* Activity *
Restate word for word the lines of the data below, from the first through the one that has "1. [赵奕欢被夸这么多年脸没变]-[1660017]".

Given records Start Marker

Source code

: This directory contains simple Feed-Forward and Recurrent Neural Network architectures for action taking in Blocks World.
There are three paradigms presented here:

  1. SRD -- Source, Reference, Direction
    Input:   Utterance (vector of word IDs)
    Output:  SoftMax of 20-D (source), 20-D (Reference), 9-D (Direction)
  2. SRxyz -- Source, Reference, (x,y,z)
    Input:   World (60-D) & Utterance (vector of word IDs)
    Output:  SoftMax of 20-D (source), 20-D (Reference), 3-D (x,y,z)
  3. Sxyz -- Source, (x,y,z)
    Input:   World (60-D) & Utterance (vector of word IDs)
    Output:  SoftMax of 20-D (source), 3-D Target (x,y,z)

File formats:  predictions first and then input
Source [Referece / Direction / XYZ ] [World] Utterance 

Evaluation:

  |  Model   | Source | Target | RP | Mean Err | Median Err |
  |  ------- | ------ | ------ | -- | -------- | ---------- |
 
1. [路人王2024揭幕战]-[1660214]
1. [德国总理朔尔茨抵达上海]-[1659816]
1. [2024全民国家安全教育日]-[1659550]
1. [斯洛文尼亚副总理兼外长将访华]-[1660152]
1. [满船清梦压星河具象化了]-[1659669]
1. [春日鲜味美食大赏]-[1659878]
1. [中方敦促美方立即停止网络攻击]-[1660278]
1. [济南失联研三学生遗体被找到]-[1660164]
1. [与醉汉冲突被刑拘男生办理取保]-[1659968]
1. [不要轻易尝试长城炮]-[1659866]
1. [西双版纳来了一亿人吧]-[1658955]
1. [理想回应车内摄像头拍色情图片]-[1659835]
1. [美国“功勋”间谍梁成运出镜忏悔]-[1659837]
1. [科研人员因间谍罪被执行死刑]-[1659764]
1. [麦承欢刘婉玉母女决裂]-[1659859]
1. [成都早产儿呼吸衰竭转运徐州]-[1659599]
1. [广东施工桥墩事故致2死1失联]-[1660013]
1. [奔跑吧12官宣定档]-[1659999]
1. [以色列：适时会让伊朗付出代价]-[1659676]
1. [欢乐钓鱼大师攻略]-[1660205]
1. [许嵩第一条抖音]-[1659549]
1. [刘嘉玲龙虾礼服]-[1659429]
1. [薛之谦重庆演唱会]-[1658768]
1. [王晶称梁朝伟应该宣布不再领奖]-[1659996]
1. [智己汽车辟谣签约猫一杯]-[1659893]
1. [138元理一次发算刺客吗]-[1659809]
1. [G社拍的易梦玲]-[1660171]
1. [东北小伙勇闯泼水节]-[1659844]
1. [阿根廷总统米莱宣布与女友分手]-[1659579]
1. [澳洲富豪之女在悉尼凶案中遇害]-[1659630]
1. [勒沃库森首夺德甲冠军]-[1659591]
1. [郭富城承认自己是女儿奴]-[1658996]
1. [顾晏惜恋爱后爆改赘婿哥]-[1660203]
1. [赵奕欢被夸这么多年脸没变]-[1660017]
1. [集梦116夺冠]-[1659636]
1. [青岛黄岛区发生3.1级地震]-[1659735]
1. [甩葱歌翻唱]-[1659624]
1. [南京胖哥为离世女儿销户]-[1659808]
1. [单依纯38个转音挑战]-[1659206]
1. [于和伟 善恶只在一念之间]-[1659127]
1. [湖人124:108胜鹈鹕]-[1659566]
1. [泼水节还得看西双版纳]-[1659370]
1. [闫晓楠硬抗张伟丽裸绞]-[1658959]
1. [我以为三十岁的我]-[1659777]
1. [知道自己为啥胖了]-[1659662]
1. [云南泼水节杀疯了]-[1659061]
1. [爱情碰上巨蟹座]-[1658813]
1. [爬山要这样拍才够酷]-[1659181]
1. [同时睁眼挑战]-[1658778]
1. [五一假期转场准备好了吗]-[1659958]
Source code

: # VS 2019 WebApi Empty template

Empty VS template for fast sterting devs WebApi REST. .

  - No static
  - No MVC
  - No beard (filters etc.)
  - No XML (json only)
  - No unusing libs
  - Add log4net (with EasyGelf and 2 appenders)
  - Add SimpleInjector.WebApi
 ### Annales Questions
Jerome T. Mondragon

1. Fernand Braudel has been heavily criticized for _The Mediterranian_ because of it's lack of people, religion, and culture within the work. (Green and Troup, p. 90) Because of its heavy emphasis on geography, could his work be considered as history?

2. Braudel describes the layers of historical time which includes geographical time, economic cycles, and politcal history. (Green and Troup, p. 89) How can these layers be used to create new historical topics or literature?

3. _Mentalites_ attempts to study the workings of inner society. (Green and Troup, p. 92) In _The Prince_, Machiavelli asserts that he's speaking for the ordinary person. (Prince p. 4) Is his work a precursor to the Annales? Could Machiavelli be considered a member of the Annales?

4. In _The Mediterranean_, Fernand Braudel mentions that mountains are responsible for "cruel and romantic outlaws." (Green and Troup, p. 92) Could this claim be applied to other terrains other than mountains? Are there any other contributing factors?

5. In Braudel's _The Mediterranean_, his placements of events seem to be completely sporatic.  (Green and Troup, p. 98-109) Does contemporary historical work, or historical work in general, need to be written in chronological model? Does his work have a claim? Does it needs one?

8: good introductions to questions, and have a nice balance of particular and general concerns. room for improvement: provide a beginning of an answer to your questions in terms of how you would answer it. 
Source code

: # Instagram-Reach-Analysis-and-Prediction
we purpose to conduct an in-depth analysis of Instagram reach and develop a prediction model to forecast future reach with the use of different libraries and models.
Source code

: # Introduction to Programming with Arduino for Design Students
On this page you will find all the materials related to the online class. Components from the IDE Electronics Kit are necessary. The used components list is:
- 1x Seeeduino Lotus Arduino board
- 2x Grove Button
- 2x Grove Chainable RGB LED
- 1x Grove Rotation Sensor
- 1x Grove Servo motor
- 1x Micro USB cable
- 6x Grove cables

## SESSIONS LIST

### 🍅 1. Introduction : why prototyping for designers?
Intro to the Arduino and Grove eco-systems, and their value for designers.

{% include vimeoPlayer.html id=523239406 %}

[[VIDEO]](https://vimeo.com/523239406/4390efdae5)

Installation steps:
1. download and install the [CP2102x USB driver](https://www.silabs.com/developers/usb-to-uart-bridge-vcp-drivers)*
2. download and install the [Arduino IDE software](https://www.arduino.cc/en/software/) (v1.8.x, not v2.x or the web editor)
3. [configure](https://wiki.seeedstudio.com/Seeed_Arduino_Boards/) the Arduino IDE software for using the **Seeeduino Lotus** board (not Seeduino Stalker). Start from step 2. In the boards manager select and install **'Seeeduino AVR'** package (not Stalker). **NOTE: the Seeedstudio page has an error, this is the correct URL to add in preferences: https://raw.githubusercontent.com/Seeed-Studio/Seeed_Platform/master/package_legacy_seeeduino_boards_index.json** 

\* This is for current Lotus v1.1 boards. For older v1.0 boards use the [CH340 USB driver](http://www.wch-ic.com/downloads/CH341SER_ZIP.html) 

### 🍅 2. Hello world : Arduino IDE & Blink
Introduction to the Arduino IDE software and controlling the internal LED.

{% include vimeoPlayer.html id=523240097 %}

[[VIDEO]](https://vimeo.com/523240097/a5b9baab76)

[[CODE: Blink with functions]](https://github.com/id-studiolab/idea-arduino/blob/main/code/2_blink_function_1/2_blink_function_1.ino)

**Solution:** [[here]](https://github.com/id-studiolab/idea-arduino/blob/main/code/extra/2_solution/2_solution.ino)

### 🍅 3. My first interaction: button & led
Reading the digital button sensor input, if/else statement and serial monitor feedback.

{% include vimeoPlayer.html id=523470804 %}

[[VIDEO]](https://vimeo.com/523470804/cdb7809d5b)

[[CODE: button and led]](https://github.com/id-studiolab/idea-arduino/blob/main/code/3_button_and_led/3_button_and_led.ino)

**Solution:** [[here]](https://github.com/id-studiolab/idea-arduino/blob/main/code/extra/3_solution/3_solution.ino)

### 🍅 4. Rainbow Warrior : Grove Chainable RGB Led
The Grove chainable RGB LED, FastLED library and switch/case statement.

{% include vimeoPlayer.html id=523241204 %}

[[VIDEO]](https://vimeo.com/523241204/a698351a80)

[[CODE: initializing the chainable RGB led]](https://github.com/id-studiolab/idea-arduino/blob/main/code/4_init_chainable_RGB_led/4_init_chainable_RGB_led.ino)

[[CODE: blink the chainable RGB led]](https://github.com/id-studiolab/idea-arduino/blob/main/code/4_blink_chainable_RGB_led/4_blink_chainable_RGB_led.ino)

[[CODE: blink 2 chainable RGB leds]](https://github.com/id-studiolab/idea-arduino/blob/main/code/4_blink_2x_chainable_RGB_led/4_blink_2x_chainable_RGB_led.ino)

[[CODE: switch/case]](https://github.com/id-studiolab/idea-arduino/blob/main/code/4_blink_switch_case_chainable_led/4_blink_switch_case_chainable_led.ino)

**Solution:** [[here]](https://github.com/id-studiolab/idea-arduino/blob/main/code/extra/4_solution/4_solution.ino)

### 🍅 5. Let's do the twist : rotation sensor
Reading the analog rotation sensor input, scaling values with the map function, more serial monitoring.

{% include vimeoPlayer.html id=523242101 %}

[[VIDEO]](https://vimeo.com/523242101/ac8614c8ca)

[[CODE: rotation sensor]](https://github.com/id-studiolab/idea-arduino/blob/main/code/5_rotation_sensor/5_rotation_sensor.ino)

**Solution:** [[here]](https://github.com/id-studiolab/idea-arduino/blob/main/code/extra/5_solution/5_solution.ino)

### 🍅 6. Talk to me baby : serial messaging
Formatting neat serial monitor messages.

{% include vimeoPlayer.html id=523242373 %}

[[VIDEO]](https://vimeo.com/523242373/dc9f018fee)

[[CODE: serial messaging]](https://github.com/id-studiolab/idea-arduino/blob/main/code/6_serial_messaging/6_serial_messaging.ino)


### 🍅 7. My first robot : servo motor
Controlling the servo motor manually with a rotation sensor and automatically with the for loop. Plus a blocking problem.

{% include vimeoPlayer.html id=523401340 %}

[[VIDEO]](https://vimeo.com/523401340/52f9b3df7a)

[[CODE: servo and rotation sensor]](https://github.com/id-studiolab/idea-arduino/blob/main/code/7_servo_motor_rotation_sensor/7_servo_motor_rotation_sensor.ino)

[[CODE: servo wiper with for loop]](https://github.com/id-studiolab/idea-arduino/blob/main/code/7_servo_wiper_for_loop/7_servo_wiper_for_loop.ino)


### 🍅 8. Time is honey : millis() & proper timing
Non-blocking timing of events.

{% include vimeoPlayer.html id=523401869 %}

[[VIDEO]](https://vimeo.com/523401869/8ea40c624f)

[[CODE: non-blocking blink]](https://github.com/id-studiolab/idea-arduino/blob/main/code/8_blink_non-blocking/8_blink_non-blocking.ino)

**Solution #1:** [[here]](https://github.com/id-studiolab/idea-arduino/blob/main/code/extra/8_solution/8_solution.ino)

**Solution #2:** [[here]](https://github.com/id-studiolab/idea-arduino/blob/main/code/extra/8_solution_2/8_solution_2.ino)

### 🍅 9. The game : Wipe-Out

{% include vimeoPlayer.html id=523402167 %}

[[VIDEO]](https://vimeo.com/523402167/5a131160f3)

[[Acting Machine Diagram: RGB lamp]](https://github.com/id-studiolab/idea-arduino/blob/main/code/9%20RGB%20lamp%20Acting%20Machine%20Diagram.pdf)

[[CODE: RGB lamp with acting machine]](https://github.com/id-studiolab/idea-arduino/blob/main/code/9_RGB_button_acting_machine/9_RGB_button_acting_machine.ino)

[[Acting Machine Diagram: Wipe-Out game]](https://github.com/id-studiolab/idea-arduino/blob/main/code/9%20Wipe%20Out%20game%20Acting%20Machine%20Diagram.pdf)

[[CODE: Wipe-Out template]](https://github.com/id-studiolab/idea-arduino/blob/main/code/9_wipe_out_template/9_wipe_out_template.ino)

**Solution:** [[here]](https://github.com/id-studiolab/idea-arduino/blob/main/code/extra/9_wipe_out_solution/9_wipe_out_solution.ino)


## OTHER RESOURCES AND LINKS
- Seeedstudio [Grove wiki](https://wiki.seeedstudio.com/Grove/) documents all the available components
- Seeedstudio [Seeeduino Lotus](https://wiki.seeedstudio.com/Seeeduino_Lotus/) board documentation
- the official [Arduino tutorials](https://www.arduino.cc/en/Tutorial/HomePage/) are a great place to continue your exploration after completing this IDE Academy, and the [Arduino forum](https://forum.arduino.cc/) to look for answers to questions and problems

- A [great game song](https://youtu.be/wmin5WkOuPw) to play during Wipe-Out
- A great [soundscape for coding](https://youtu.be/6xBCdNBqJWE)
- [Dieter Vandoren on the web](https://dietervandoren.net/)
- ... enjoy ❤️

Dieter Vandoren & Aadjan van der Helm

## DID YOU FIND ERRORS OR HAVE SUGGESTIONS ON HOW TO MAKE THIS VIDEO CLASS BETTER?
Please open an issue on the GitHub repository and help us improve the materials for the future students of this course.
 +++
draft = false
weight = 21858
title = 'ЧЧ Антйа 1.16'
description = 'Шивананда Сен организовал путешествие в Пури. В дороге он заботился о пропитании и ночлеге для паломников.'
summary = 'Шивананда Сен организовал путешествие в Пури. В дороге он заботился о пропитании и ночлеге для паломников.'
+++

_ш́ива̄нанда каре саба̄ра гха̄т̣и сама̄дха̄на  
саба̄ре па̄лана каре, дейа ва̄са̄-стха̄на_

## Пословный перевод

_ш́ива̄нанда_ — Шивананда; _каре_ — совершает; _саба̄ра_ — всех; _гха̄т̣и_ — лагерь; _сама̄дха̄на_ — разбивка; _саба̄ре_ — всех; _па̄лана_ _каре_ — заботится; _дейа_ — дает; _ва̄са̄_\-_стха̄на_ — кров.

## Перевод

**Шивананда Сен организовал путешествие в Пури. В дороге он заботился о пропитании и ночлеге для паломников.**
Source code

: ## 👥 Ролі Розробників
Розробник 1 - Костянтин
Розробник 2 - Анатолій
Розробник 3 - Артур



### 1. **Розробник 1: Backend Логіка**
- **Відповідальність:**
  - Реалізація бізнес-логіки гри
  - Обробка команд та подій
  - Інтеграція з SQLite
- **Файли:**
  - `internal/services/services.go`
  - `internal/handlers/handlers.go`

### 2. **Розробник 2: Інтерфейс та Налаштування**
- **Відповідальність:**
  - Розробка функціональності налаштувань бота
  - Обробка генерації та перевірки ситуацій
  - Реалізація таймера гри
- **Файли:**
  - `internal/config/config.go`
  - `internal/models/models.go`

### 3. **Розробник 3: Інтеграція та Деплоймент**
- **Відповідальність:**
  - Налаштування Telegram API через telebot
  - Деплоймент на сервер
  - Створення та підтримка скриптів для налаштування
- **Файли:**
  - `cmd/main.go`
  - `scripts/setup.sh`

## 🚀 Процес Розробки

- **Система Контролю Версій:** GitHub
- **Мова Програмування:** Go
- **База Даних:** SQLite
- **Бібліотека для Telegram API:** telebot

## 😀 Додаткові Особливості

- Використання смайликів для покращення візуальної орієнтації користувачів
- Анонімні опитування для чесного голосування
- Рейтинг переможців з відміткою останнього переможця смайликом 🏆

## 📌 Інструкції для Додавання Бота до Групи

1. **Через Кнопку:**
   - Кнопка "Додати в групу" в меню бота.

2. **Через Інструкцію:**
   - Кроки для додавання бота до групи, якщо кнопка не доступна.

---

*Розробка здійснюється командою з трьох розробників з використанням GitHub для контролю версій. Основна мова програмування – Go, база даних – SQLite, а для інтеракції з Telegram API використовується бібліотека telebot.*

Given records End Marker

* Response area *
Source code

: This directory contains simple Feed-Forward and Recurrent Neural Network architectures for action taking in Blocks World.
There are three paradigms presented here:

  1. SRD -- Source, Reference, Direction
    Input:   Utterance (vector of word IDs)
    Output:  SoftMax of 20-D (source), 20-D (Reference), 9-D (Direction)
  2. SRxyz -- Source, Reference, (x,y,z)
    Input:   World (60-D) & Utterance (vector of word IDs)
    Output:  SoftMax of 20-D (source), 20-D (Reference), 3-D (x,y,z)
  3. Sxyz -- Source, (x,y,z)
    Input:   World (60-D) & Utterance (vector of word IDs)
    Output:  SoftMax of 20-D (source), 3-D Target (x,y,z)

File formats:  predictions first and then input
Source [Referece / Direction / XYZ ] [World] Utterance 

Evaluation:

  |  Model   | Source | Target | RP | Mean Err | Median Err |
  |  ------- | ------ | ------ | -- | -------- | ---------- |
 
1. [路人王2024揭幕战]-[1660214]
1. [德国总理朔尔茨抵达上海]-[1659816]
1. [2024全民国家安全教育日]-[1659550]
1. [斯洛文尼亚副总理兼外长将访华]-[1660152]
1. [满船清梦压星河具象化了]-[1659669]
1. [春日鲜味美食大赏]-[1659878]
1. [中方敦促美方立即停止网络攻击]-[1660278]
1. [济南失联研三学生遗体被找到]-[1660164]
1. [与醉汉冲突被刑拘男生办理取保]-[1659968]
1. [不要轻易尝试长城炮]-[1659866]
1. [西双版纳来了一亿人吧]-[1658955]
1. [理想回应车内摄像头拍色情图片]-[1659835]
1. [美国“功勋”间谍梁成运出镜忏悔]-[1659837]
1. [科研人员因间谍罪被执行死刑]-[1659764]
1. [麦承欢刘婉玉母女决裂]-[1659859]
1. [成都早产儿呼吸衰竭转运徐州]-[1659599]
1. [广东施工桥墩事故致2死1失联]-[1660013]
1. [奔跑吧12官宣定档]-[1659999]
1. [以色列：适时会让伊朗付出代价]-[1659676]
1. [欢乐钓鱼大师攻略]-[1660205]
1. [许嵩第一条抖音]-[1659549]
1. [刘嘉玲龙虾礼服]-[1659429]
1. [薛之谦重庆演唱会]-[1658768]
1. [王晶称梁朝伟应该宣布不再领奖]-[1659996]
1. [智己汽车辟谣签约猫一杯]-[1659893]
1. [138元理一次发算刺客吗]-[1659809]
1. [G社拍的易梦玲]-[1660171]
1. [东北小伙勇闯泼水节]-[1659844]
1. [阿根廷总统米莱宣布与女友分手]-[1659579]
1. [澳洲富豪之女在悉尼凶案中遇害]-[1659630]
1. [勒沃库森首夺德甲冠军]-[1659591]
1. [郭富城承认自己是女儿奴]-[1658996]
1. [顾晏惜恋爱后爆改赘婿哥]-[1660203]
1. [赵奕欢被夸这么多年脸没变]-[1660017]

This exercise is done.